On Oct 17, 2008, at 3:19 PM, Grant Edwards wrote:

And my real point is that this is exactly the same as in every
other modern language.

No, it isn't.  In many other languages (C, Pascal, etc.), a
"variable" is commonly thought of as a fixed location in memory
into which one can put values.  Those values may be references
to objects.

Right, though not in languages like C and Pascal that don't HAVE the notion of objects. We really ought to stop bringing up those dinosaurs and instead compare Python to any modern OOP language.

 In Python, that's not how it works.  There is no
"location in memory" that corresponds to a variable with a
particular name the way there is in C or Pascal or Fortran or
many other languages.

No? Is there any way to prove that, without delving into the Python source itself?

If not, then I think you're talking about an internal implementation detail.

All that exists in Python is a name->object mapping.

And what does that name->object mapping consist of? At some level, there has to be a memory location that stores the reference to the object, right?
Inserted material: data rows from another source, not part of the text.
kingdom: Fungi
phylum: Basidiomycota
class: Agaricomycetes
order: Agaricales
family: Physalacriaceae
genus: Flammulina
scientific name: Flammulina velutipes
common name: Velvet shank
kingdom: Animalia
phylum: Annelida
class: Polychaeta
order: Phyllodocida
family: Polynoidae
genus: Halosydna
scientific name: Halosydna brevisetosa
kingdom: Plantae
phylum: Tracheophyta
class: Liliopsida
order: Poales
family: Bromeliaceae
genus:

Nothing unusual here at all (except that some of us here seem
to want to make up new terminology for standard behavior,
perhaps in order to make Python seem more exotic).

That's because it is fundamentally different from what happens
in languages like C.

What happens in a modern OOP language is just as fundamentally different (which is to say, not really very much) from what happens in C or FORTRAN or COBOL, too.

But if there's any demonstrable difference between Python and any other modern OOP language, I'd love to hear about it.

a = a + [something]

rebinds a

In standard terminology, it assigns a new value to a.

The problem is that listeners from a C or FORTRAN background
will infer that there is a fixed region of memory named "a" and
"assigning a value to a" means writing that new value into the
region of memory named "a".

And they'd be correct. The value being written, in this case, as a reference to some data that lives somewhere on the heap. Point that out, and now their understanding is correct.

But if you instead say something like "all parameters are passed by reference in Python," then the user gets the wrong idea. That statement has a specific meaning which is, quite demonstrably, not true.

If you make up new terms like "rebinds," well, I guess at least that avoids giving the listener the wrong idea. Instead it gives them no idea at all, which may be better, but not as good as giving them the right idea. It still leaves them to investigate what actually happens, and ultimately they will find that the parameters are always passed by value in Python. May as well save them the trouble and point that out up front.

And how many recovering FORTRAN or C programmers do we get around here, anyway? Java is what they've been teaching in school for the last several years, and it was C++ for a good decade before that. The semantics of Python (insofar as objects, assignments, and parameters are concerned) are exactly the same as Java, and Java is just a cleaned-up and streamlined C++. Even old-timers (like me) who learned FORTRAN and COBOL way back in the day have long since moved on.